▶ PASSAGE TO READ
Content starts

Clonazepam or Klonopin is a prescribed medication in the benzodiazepine class, which the FDA describes as a long-acting, high potency benzodiazepine with anti-convulsive and anxiolytic, sedative properties.7,8 Clonazepam is FDA approved to treat seizure and panic disorders in adults and children.1

A number of off-label uses have also developed,13,14 examples of which are included below.

  • Panic Disorder (a psychiatric mental disorder characterized by unfounded terror episodes that can occur frequently and unexpectedly).
  • Seizure Disorders (any of a number of epilepsy conditions characterized by seizures)
  • Agoraphobia (an anxiety disorder characterized by something in the environment that triggers fear, where a person feels unsafe and unable to escape such as in a mall, subway, outside the home, etc. )
  • Lennox-Gastaut Syndrome (a type of epilepsy characterized by repeating seizures)
  • Absence Seizures (a type of epilepsy, also called petit mal seizures: short-lived seizures that cause a temporary blank-out, or staring into space for a few seconds)
  • Anxiety Disorders (a group of mental disorders characterized by episodes of stress, worry, and fretting, social anxiety disorder, etc.)
  • OCD (a psychiatric condition where a person feels compelled to repeat actions or words or patterns to avoid the anxiety that presents if these actions are not performed).
  • PTSD ( post-traumatic stress disorder, after an event characterized by terror, the threat of death, or similar, where these past events can be triggered in the present by certain environmental reminders, recreating the sense of terror or shock, etc., from the past experience.).

Content ends

▶ TASK INSTRUCTIONS
Return the clonazepam passage from "A number of off-label" to "by repeating seizures)" word for word.

▶ DATASET ENTRIES

Content starts

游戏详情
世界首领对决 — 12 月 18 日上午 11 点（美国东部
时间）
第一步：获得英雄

Content ends
Content starts

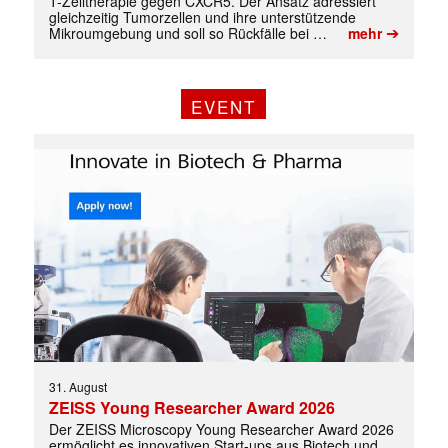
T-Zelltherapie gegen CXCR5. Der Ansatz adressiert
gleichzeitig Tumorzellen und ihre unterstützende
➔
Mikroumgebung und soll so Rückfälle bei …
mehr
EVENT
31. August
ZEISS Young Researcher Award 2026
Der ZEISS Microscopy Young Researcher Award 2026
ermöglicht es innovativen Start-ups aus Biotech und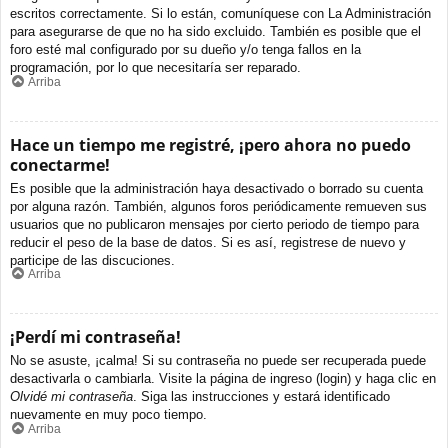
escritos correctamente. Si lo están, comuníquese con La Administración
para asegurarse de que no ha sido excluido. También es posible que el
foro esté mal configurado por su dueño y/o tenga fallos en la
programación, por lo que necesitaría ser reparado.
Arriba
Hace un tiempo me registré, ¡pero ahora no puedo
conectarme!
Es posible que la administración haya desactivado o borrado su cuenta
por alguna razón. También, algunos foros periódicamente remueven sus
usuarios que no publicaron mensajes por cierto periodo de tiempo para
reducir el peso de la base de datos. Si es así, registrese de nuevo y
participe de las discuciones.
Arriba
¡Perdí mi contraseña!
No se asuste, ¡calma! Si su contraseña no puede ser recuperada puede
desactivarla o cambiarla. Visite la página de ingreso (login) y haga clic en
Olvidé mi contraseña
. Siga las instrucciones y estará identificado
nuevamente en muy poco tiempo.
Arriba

Content ends

▶ SOLUTION TO THIS EXERCISE
A number of off-label uses have also developed,13,14 examples of which are included below.

  • Panic Disorder (a psychiatric mental disorder characterized by unfounded terror episodes that can occur frequently and unexpectedly).
  • Seizure Disorders (any of a number of epilepsy conditions characterized by seizures)
  • Agoraphobia (an anxiety disorder characterized by something in the environment that triggers fear, where a person feels unsafe and unable to escape such as in a mall, subway, outside the home, etc. )
  • Lennox-Gastaut Syndrome (a type of epilepsy characterized by repeating seizures)